** Opening Extract to read block **

Reality intruded into a daylong disaster drill that involved hundreds of Harford's law enforcement officers, fire and emergency responders and volunteers.
While the mock drama played out at various locations in Havre de Grace and Aberdeen, a man was shot and killed in Edgewood Wednesday afternoon. Officers were on the scene of the murder within three minutes, said Robert B. Thomas, spokesman for the Harford County Sheriff's Department.
"The drill at several simultaneous locations showed us how far we could stretch resources and what the impact would be on operations," said Thomas.
"More than 10 deputies immediately secured the scene, interviewed witnesses and assisted investigators at the same time as many of their colleagues were participating in mock incidents in Havre de Grace and Aberdeen," he said.
Organizers spent a year planning for the drill, the first of its magnitude in Central Maryland. A $257,000 Homeland Security grant helped pay for the exercise and much of the planning. Innovative Emergency Management, a national training company with offices in Bel Air, produced and coordinated the event and will assist the county in preparing its post-drill report to the federal agency.

** Closing Extract to read block **
** Opening Extracted entries block **

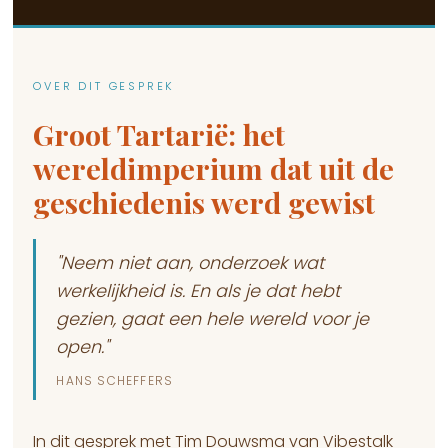
OVER DIT GESPREK
Groot Tartarië: het
wereldimperium dat uit de
geschiedenis werd gewist
"Neem niet aan, onderzoek wat
werkelijkheid is. En als je dat hebt
gezien, gaat een hele wereld voor je
open."
HANS SCHEFFERS
In dit gesprek met Tim Douwsma van Vibestalk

** Closing Extracted entries block **

:: Brief 1 ::
Retype the stretch of the drill article from "Reality intruded into" through "responders and volunteers.".
:: Brief 2 ::
Summarize the drill article in two sentences.
The rows are separate material, unrelated to the drill article.

:: Answer box 1 ::
Reality intruded into a daylong disaster drill that involved hundreds of Harford's law enforcement officers, fire and emergency responders and volunteers.

:: Answer box 2 ::
During a daylong disaster drill involving hundreds of Harford's law enforcement officers, fire and emergency responders and volunteers, a man was shot and killed in Edgewood, and more than 10 deputies secured that scene while many of their colleagues took part in mock incidents in Havre de Grace and Aberdeen. The drill, the first of its magnitude in Central Maryland, took a year to plan, was paid for in part by a $257,000 Homeland Security grant and was produced and coordinated by Innovative Emergency Management.